[KUTIPAN]

Dia melanjutkan saat kondisi keuangan global tertekan seperti ini menyebabkan angka restrukturisasi dan insolvensi meningkat pesat. Sehingga, dia mengingatkan agar pelaku usaha mewaspadai kondisi dan berbagai risiko pasar. Selain itu, dia juga menyampaikan pelaku usaha juga harus siap menghadapi kondisi saat peran pemerintah yang tidak lagi signifikan membantu pemulihan melalui kebijakan seiring pemulihan ekonomi.

“Saat ekonomi bergerak melambat turun selama pandemi, aktivitas berhubungan restrukturisasi dan insolvensi diperkirakan meningkat. Ketika dunia bisnis menyesuaikan dengan kondisi baru ini, sistem perdagangan dan perubahan kebiasan konsumen serta pengeluarannya, pemerintah perlahan-lahan akan menarik diri dalam pemulihan tersebut,” tambah Tony. (Baca: Memahami Seluk Beluk Proposal Perdamaian dalam PKPU dan Pailit)

[/KUTIPAN]

> PETUNJUK TUGAS
Sebutkan apa yang menurut kutipan perlahan-lahan akan dilakukan pemerintah ketika dunia bisnis menyesuaikan diri dengan kondisi baru. Item di bawah ini merupakan bahan tersendiri yang terpisah dari kutipan.

[DAFTAR DATA]

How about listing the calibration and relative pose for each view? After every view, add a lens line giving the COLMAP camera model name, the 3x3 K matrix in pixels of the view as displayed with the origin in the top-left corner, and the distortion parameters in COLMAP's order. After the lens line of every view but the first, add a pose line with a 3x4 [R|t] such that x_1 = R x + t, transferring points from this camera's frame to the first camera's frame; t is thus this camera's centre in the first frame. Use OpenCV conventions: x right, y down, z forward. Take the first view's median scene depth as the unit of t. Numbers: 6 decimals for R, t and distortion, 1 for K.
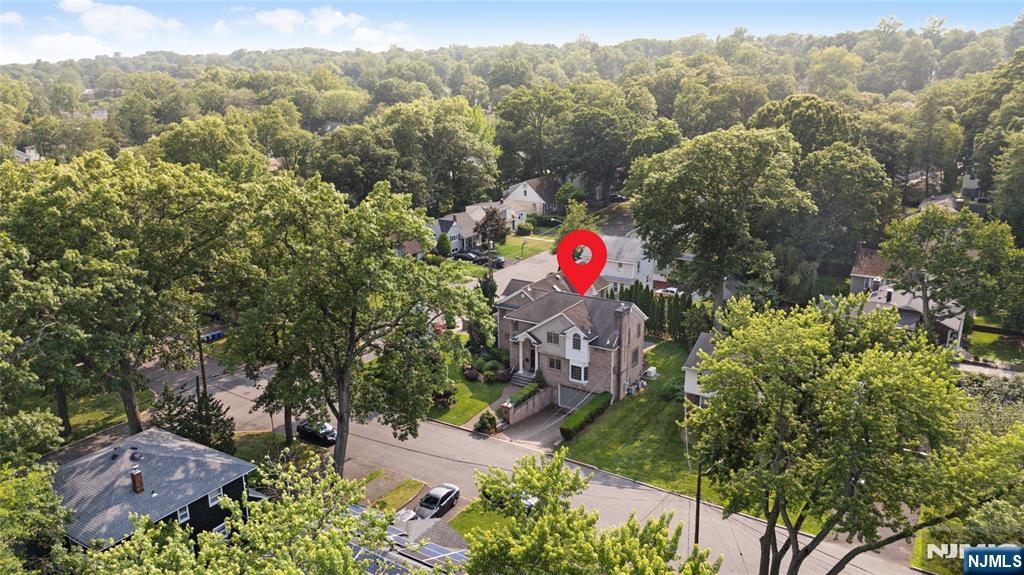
lens RADIAL K [[739.8, 0, 512.8], [0, 739.8, 287.9], [0, 0, 1]] dist [0.065050, -0.000297]
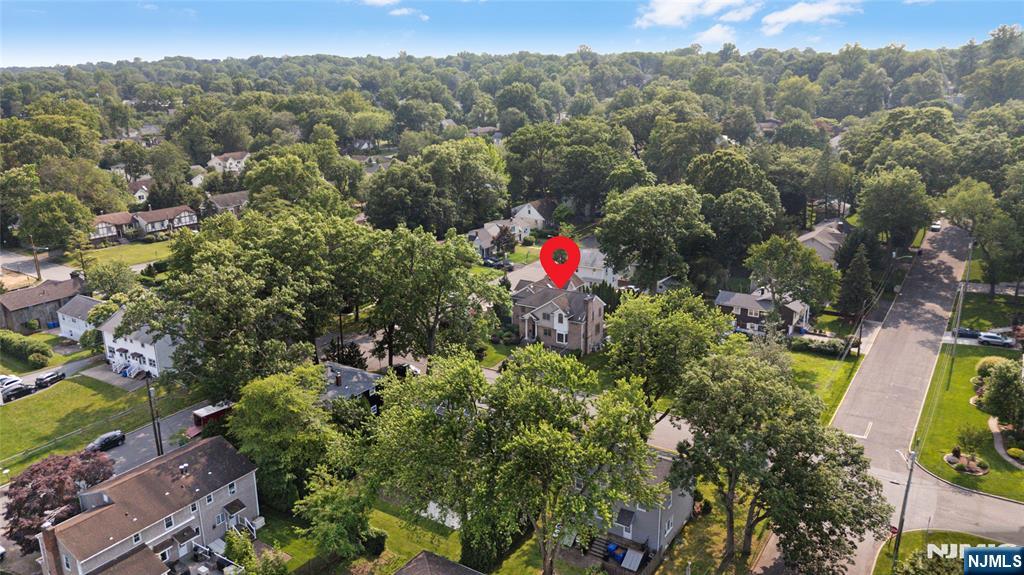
lens RADIAL K [[739.8, 0, 510.6], [0, 739.8, 287.9], [0, 0, 1]] dist [0.065050, -0.000297]
pose [[0.999968, 0.002323, -0.007610, -0.006973], [-0.002293, 0.999990, 0.003951, -0.000736], [0.007619, -0.003933, 0.999963, -0.368623]]
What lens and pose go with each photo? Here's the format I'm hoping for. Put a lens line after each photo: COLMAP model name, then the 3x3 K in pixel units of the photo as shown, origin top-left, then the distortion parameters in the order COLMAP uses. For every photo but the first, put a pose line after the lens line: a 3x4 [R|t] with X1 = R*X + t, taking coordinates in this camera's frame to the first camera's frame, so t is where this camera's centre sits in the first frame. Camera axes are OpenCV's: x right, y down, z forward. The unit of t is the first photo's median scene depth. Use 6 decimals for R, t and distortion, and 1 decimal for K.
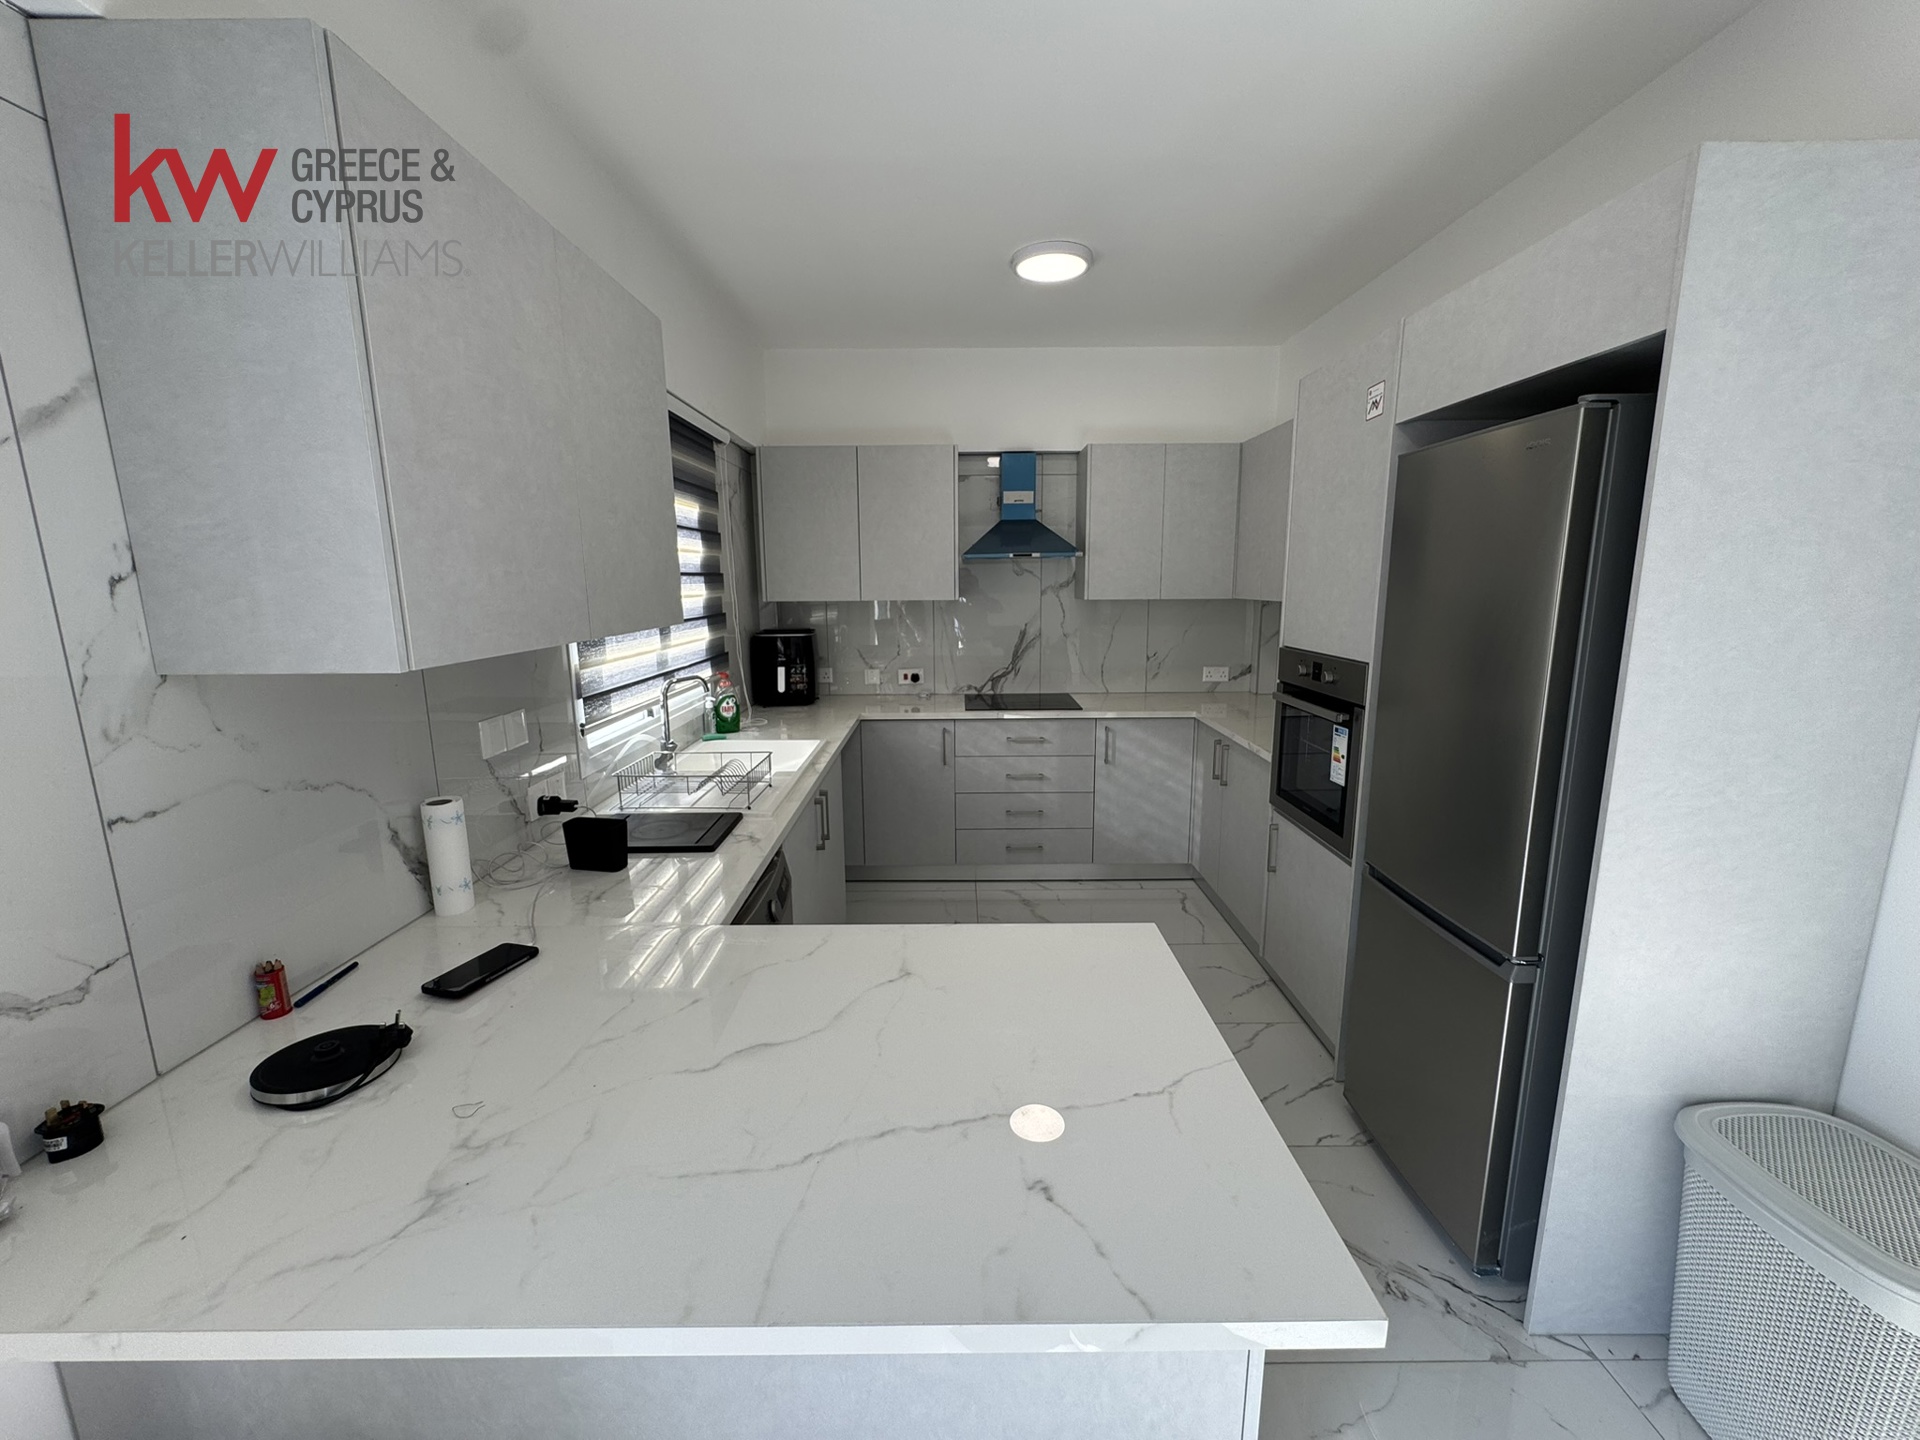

[/DAFTAR DATA]

> KOTAK JAWABAN
Pemerintah perlahan-lahan akan menarik diri dalam pemulihan.